5 simple steps to reduce food waste
We all want to do our bit for the planet, and with the rising cost of living, being cautious about our household food waste is one of the best ways to address both issues
In the UK, nearly seven million tonnes of food and drink are thrown away each year – costing £12.5 billion – while global food waste is at an eye-watering 900 million tonnes. Here, we’re exploring simple habits we can embrace today, in order to reduce our kitchen waste.
Plan your meals
By deciding ahead of time what you’ll be making for dinner that week, you can draw up a more accurate shopping list that limits your basket to only the ingredients you need. You can then factor in the dishes that tend to make extra portions, so you can plan these into your lunches as well. Having already made this daily decision about what to eat saves you time and energy each day, ensures you’re getting a proper, nutritious meal, and can be especially helpful if you’re having a long week.
Store food correctly
One of the simplest ways to reduce waste is to ensure you’re keeping food items at their optimum temperature and in the best conditions to prolong their quality. Check that your fridge temperature is set between 1–5°C, and items that should be at room temperature are kept in your cupboard (such as bread, onions, garlic). You can also preserve certain foods for longer by keeping those that release ethylene gas (which encourages ripening) apart, for example keep bananas, tomatoes, avocados, and pears away from apples, potatoes, berries, and peppers.
Freeze your leftovers
Believe me, I know the temptation to just put that extra portion of pasta in the fridge thinking you’ll eat it tomorrow, but then you fancy something else, and it sits there until you throw it away. Unless you’ve planned the leftovers into your weekly schedule, the better option is to put these in your freezer. Leftovers will keep much longer this way, and be ready for a day when you just need something quick and tasty.
Get into composting
Even if you’ve planned your meals, and saved all the leftovers you can, there will still be times when you have scraps, peels, or uneaten items, and this is where composting comes in. This is a means of turning organic food items into fertiliser for plants, and you could collect this in garden compost bins which would typically hold a lot more material, or perhaps get a countertop kitchen caddy, which allows you to compost even without the outdoor space.
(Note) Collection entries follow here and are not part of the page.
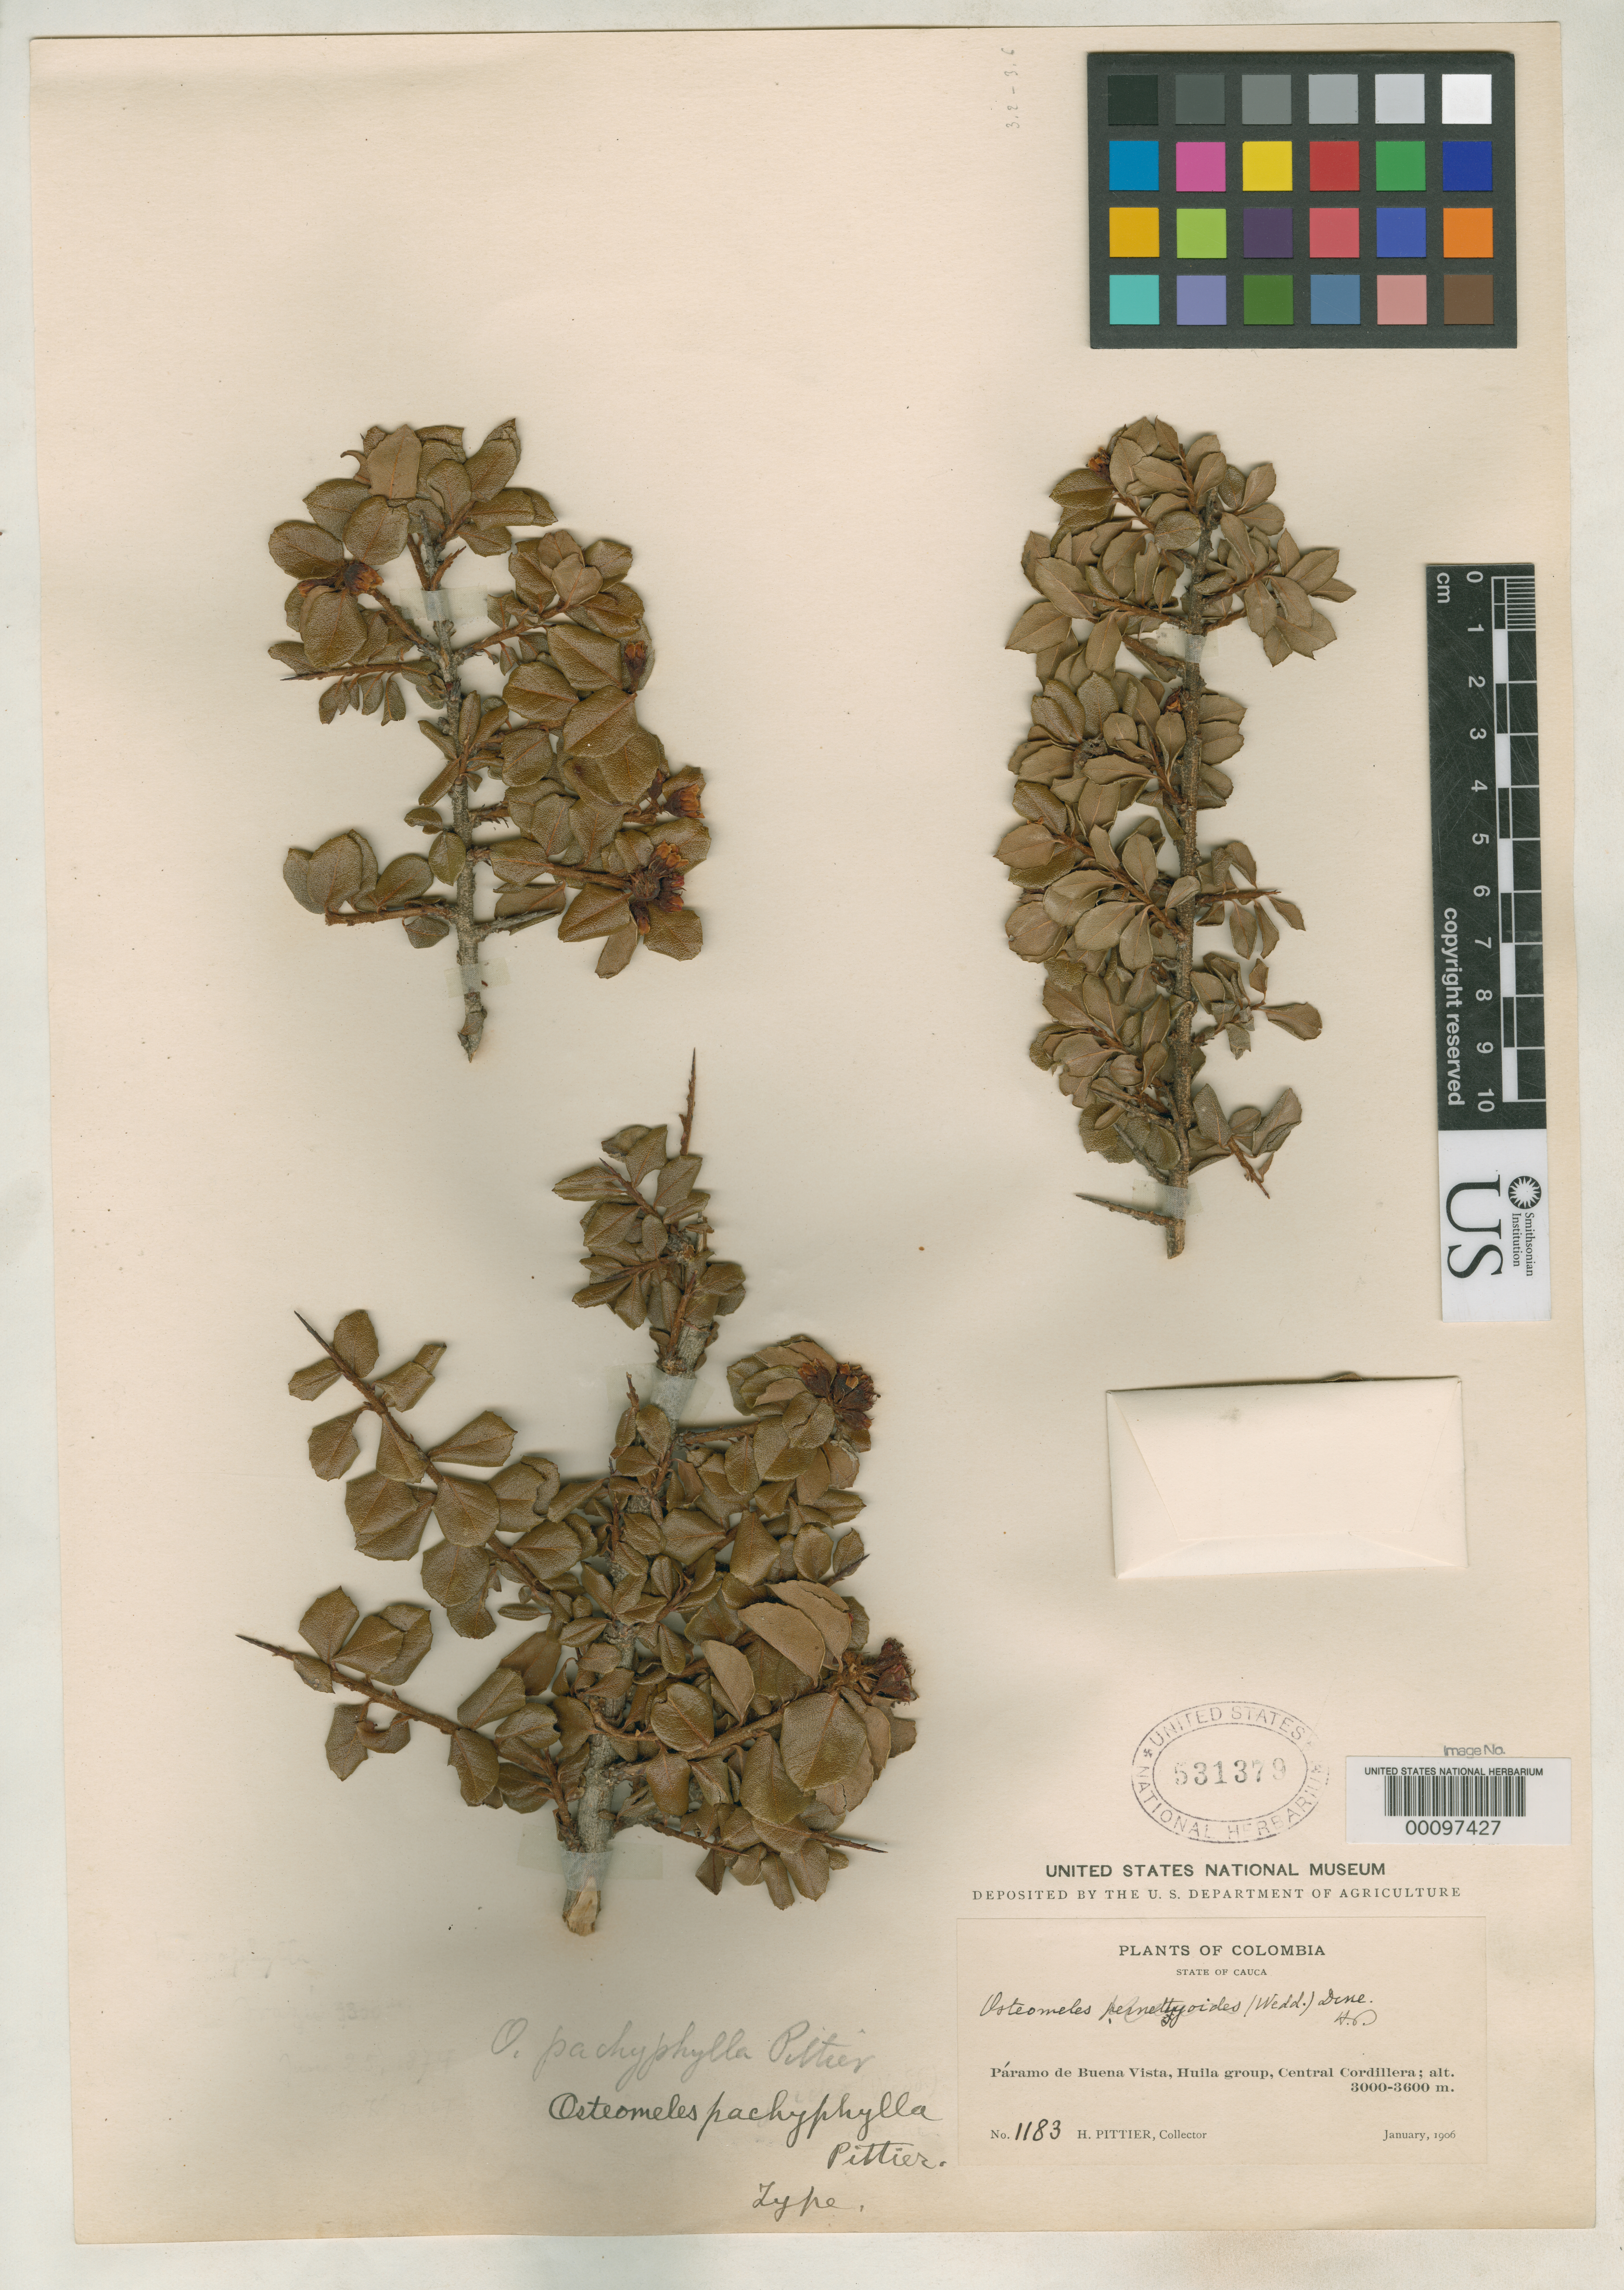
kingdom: Plantae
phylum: Tracheophyta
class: Magnoliopsida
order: Rosales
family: Rosaceae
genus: Osteomeles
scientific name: Osteomeles pachyphylla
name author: Pittier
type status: Holotype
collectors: H. F. Pittier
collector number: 1183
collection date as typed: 25 Jan 1906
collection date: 1906-01-25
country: Colombia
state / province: Huila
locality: Paramo de Buena ViSta.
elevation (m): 3600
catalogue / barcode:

Repurpose your breadcrumbs
Most of us will have some kind of bread item as a staple in the kitchen, but how often do we not get through the whole loaf before it starts getting stale? Rather than just throwing it away, there are several ways to make the most of this bake. You could use the breadcrumbs to make stuffing to accompany a dish, or use them to prepare some homemade breaded chicken or mushrooms. You could even whip up a tasty bread and butter pudding for dessert as a treat. Or, if you’re up for a nostalgic activity, why not head down to your local pond and use a little of the bread to feed the ducks? A quack-ing idea.
A great option to reduce kitchen waste is to go through your fridge and cupboards to create a hearty soup or broth from items you have to hand. The essential steps are simple to follow, and the ingredients can be adapted depending on what you have available – for more specific recipes, have a look online as there are a wealth of ideas out there!
1. In a pan, add chicken or vegetable stock, or miso paste for a broth.
2. Take your leftover vegetables and chop them finely. This could include sweet potatoes, carrots, mushrooms, onions, or any vegetables you have (some will pair better than others so consider your favourite flavours and textures).
3. Cook this all together for 10 minutes.
4. If you’d like a little more texture in your soup, you could add some ready-made noodles, or keep some of the vegetables in bigger chunks when chopping.
5. Add any seasonings you like, and when happy with the flavour, enjoy!